Barbella: How has software enhanced or impacted the design of 3D printed orthopedic implants?
Poulsen: Clearly certain software packages have improved the ability to convert customer specific CT [computed tomography] scan data into specific CAD—upon which an implant can be modelled with greater precision, and to create new optimized designs including integrated lattice structures. This is certainly the case with 3DXpert, and it has helped open the door for better, more accurate product designs as well as lowering costs by reducing scrap rates. When you include an integrated approach on the CAM side from additive to subtractive technologies seamlessly, the end result is more accurate products.
Barbella: What challenges and/or opportunities are associated with using materials other than titanium for 3D printed orthopedic devices/implants?
Poulsen: One of the challenges with materials other than titanium is economic—to be cost competitive, you want to keep your printers running 24-7. When you are printing in two materials you would generally have systems that are dedicated to each material being run.
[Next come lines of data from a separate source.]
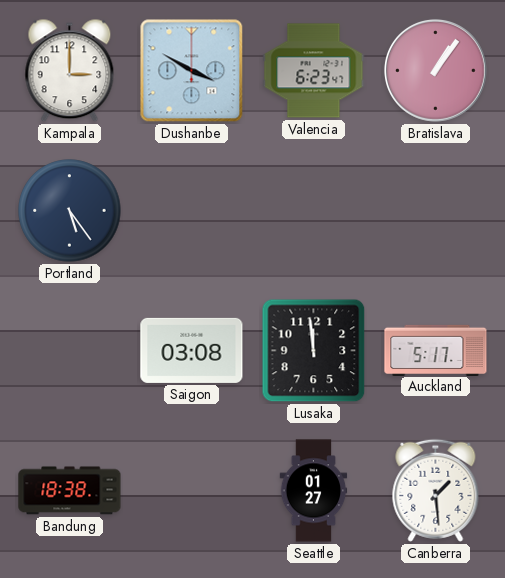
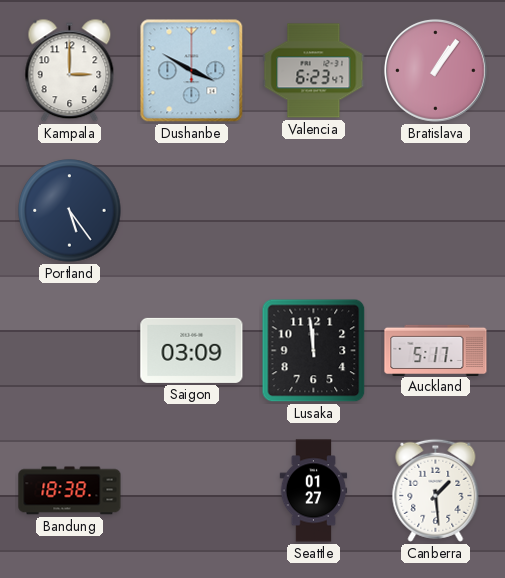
Saigon: 03:08 -> 03:09
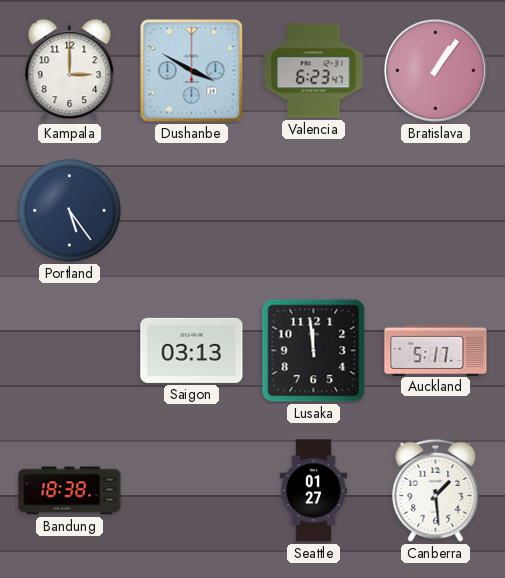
Saigon: 03:09 -> 03:13
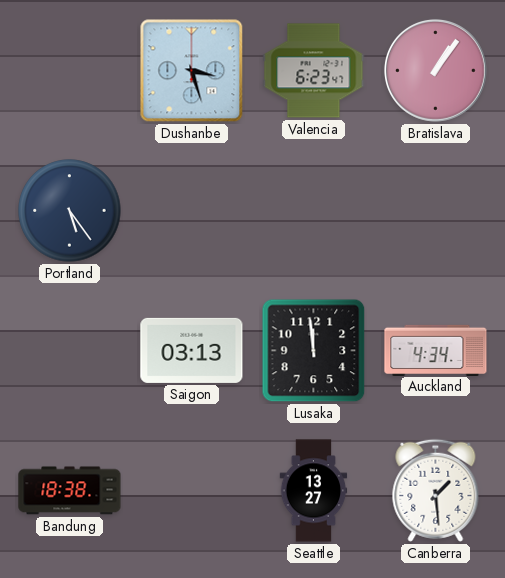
Kampala: 3:00 -> none
Dushanbe: 3:50 -> 3:27
Auckland: 5:17 -> 4:34
Seattle: 01:27 -> 13:27
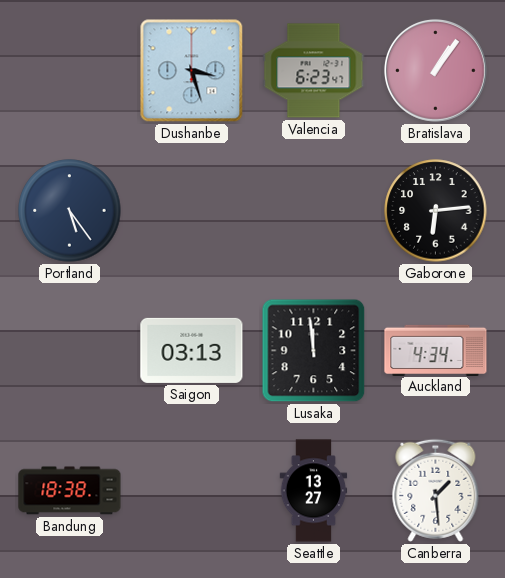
Gaborone: none -> 6:14
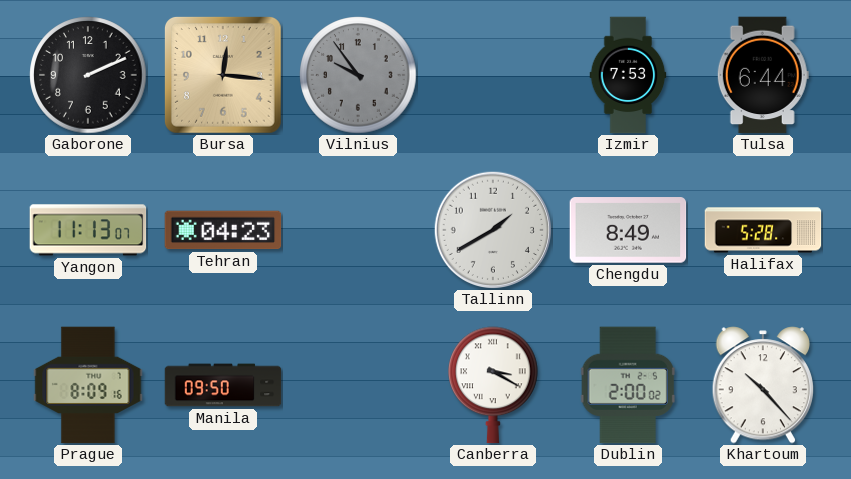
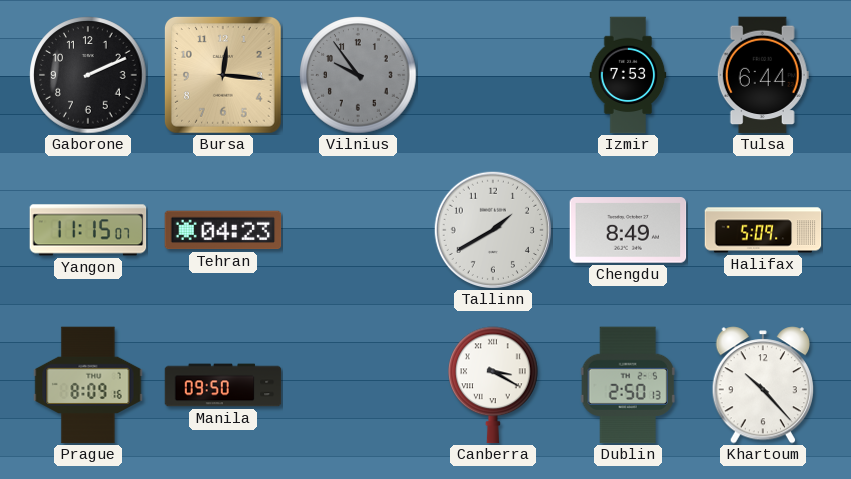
Yangon: 11:13 -> 11:15
Halifax: 5:28 -> 5:09
Dublin: 2:00 -> 2:50
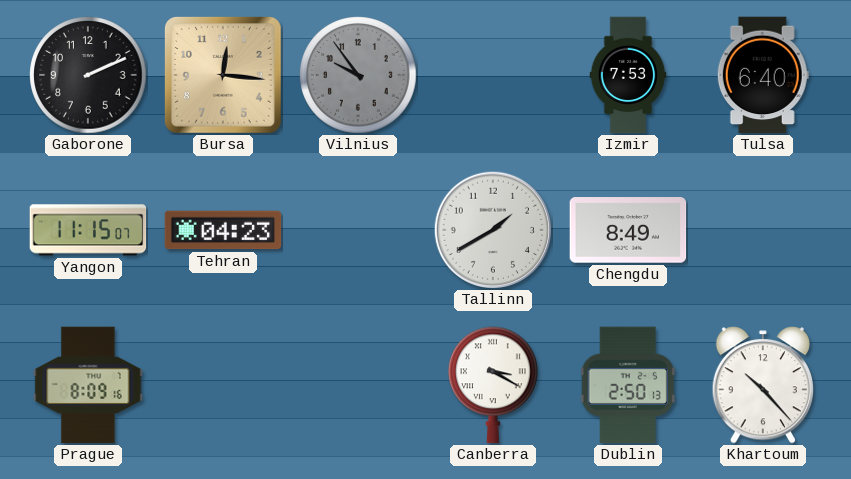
Tulsa: 6:44 -> 6:40
Halifax: 5:09 -> none
Manila: 09:50 -> none
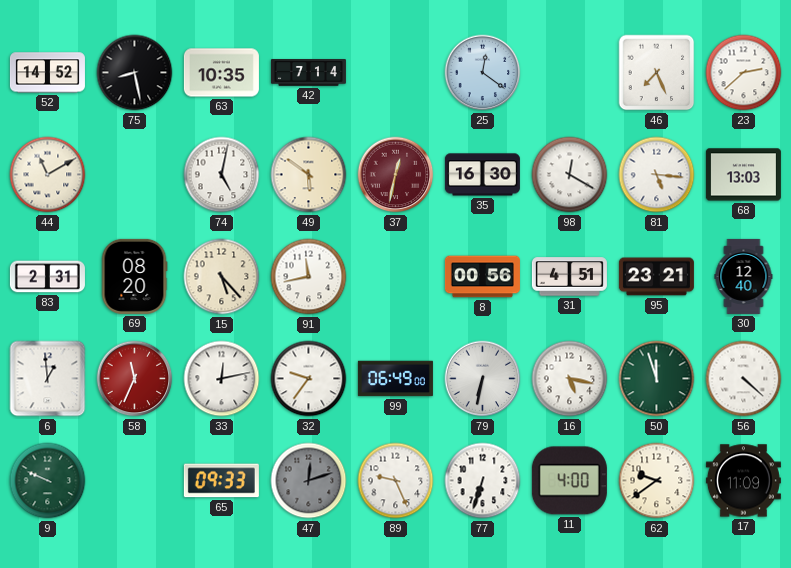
It is sometimes difficult to have sufficient volume in both. On the opportunities side, to be able to print materials with better osseo-integration capabilities and/or performance than Ti are starting to open up and we should expect more coming up in the near future.
Barbella: Where do you see 3D printing in orthopedics headed in the next decade?
Poulsen: We believe that the market will continue to shift towards additive as a major part of any manufacturing operation. We believe customized implants will be (nearly) totally produced by additive [manufacturing] and a significant part of serial implant production would also move to additive, certainly for complex designs.